Source records:
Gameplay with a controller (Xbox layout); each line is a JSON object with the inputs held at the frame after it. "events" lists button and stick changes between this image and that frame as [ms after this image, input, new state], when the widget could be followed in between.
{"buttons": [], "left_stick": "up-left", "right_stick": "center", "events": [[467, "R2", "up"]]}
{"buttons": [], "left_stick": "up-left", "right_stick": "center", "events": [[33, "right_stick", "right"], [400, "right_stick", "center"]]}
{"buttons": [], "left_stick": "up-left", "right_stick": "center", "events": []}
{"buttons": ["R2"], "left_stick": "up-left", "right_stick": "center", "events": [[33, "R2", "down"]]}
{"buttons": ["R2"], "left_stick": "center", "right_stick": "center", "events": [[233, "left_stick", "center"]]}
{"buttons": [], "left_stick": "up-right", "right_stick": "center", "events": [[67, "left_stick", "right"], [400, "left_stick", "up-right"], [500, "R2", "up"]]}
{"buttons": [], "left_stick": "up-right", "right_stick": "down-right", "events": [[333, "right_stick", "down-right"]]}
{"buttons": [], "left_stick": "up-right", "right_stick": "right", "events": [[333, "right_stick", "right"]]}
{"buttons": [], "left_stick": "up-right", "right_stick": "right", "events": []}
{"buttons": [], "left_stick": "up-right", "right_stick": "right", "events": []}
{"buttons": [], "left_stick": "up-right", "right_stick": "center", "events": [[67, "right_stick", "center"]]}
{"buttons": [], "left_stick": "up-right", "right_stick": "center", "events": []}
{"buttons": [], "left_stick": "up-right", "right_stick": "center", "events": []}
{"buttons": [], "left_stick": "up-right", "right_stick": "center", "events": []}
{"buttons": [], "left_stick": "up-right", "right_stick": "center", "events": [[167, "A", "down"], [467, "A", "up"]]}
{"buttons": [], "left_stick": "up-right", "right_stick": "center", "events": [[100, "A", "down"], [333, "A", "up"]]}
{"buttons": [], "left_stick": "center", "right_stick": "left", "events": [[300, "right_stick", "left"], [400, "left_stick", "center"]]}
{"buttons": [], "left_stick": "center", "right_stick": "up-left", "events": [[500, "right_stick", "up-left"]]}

Task brief:
Return all lines from the entries that contain the string "down".

Exercise response:
{"buttons": ["R2"], "left_stick": "up-left", "right_stick": "center", "events": [[33, "R2", "down"]]}
{"buttons": [], "left_stick": "up-right", "right_stick": "down-right", "events": [[333, "right_stick", "down-right"]]}
{"buttons": [], "left_stick": "up-right", "right_stick": "center", "events": [[167, "A", "down"], [467, "A", "up"]]}
{"buttons": [], "left_stick": "up-right", "right_stick": "center", "events": [[100, "A", "down"], [333, "A", "up"]]}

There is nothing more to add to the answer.